Oui clairement. Le problème avec l’Angleterre est le même depuis des années maintenant : ils ont toujours été proches de gagner quelque chose, mais ils n’y sont jamais parvenus. Nous n’avons pas suffisamment de façons de jouer, nous jouons pratiquement toujours de la même manière, on se repose sur le physique. On dirait que nous n’avons pas été capables de nous adapter à différentes situations, là où les bonnes équipes comme l’Allemagne, l’Espagne ou l’Italie l’ont fait. Et quand bien même l’Angleterre a eu des individualités très talentueuses, elle n’a jamais vraiment eu de plan pour arriver jusqu’au bout d’une compétition. Récemment, les joueurs talentueux qu’il y avait n’ont pas été utilisés correctement. Il y a aussi de la peur. Nous mettons beaucoup de pression sur eux, ils sont constamment critiqués, donc les joueurs ont en quelque sorte développé une peur des grosses compétitions. On a pu le voir contre l’Islande à l’Euro : des joueurs qui sont généralement bons ne parvenaient même pas à se passer la balle à cinq mètres. Donc la peur est bien là. Je doute aussi qu’ils soient entraînés correctement en termes de gestion à un niveau où c’est primordial.

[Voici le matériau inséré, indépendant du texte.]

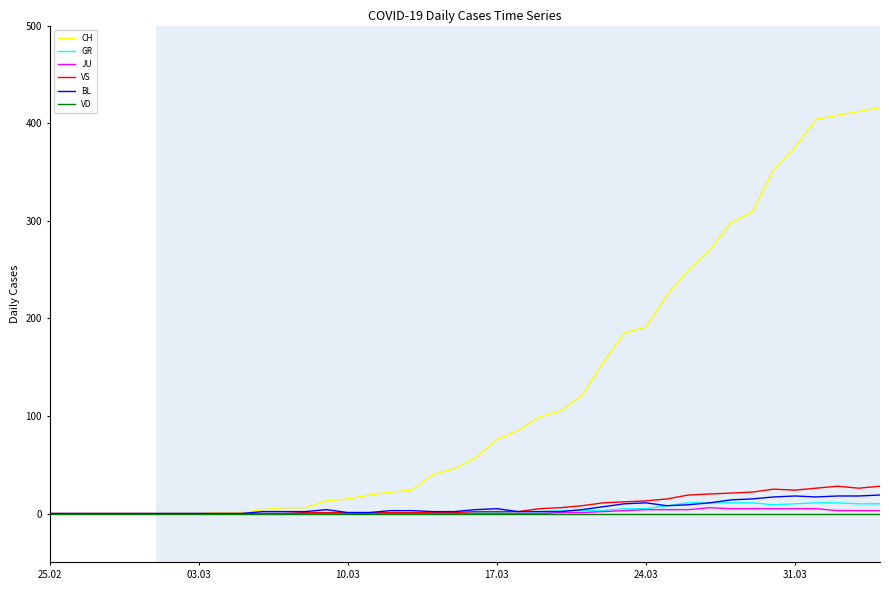

Which series has the widest spread of values?

CH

Parlons d’une autre différence entre le football anglais et allemand. On peut voir qu’en Angleterre une jeune génération arrive, une génération relativement talentueuse tout comme en Allemagne bien que ce soit maintenant le cas depuis plusieurs années. Quelles différences percevez-vous à ce niveau entre les deux pays ?

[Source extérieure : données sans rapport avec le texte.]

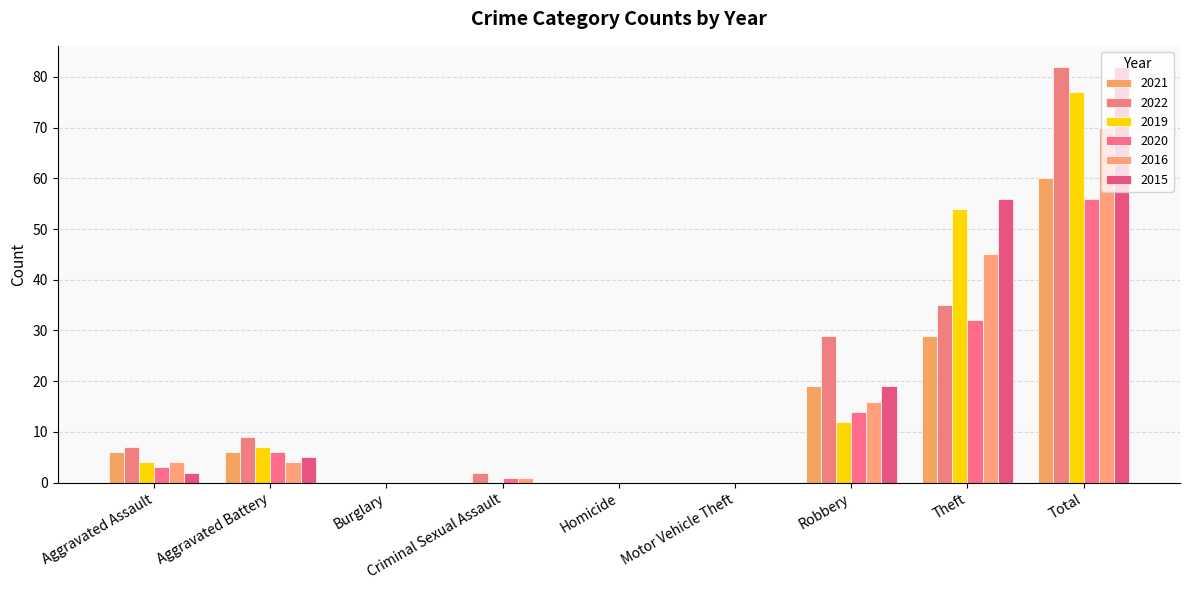

What is the difference between the 2019 values at Aggravated Assault and Burglary?

4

Le truc avec les jeunes joueurs en Allemagne c’est qu’on leur donne très tôt leur chance, on leur confie des rôles importants très tôt. Si l’on regarde le Bayer Leverkusen par exemple, Kai Havertz a déjà marqué des buts importants à seulement 17 ans, Julian Brandt joue régulièrement depuis qu’il a 19 ans [il en a 21 maintenant], c’est pareil pour Benjamin Henrichs [36 matchs joués toutes compétitions confondues] qui a tout juste 20 ans et qui est constamment titulaire. A Dortmund, il y a Christian Pulisic, Ousmane Dembélé et encore d’autres joueurs. A Gladbach, ils ont Mahmoud Dahoud et Andreas Christensen qui sont extrêmement précieux. Ces joueurs sont tout le temps sur le terrain dans des positions où ils influencent fortement le jeu.

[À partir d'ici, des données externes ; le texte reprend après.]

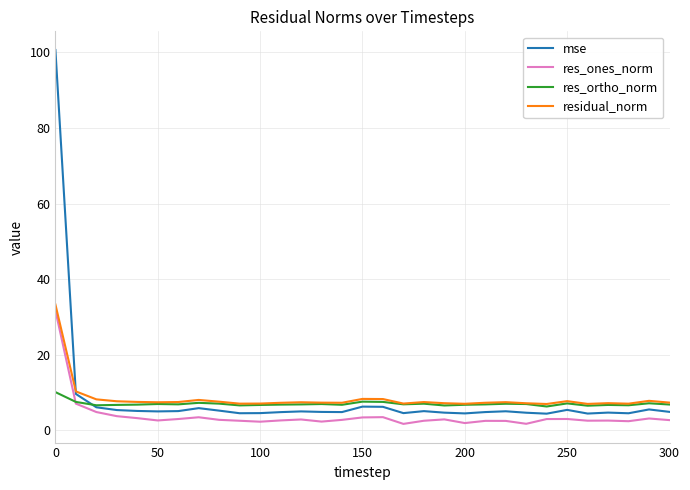

What is the minimum value for mse?

4.4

En Angleterre, on a plutôt la sensation qu’ils sont justes utilisés comme des remplaçants, nous n’avons pas cette habitude de les lancer dans le grand bain comme c’est le cas en Allemagne où ça fonctionne très bien. Le système de développement est là depuis longtemps, on a des centres de formation dans le pays mais je ne pense pas qu’on donne une chance assez tôt à ces joueurs pour se développer comme c’est le cas pour Havertz ou Weigl. Ce dernier est d’ailleurs un exemple concret : à Dortmund il a un rôle déterminant au milieu de terrain, c’est fou de voir à quel point il est précieux. Mais aurait-il autant joué en Angleterre à un si jeune âge ? Je n’en suis pas sûr. Je doute qu’il aurait eu cette opportunité. [Il joue de manière régulière pour Dortmund depuis qu’il a 19 ans]. Si tu veux que les jeunes joueurs se développent, tu devrais prendre le risque de les faire jouer.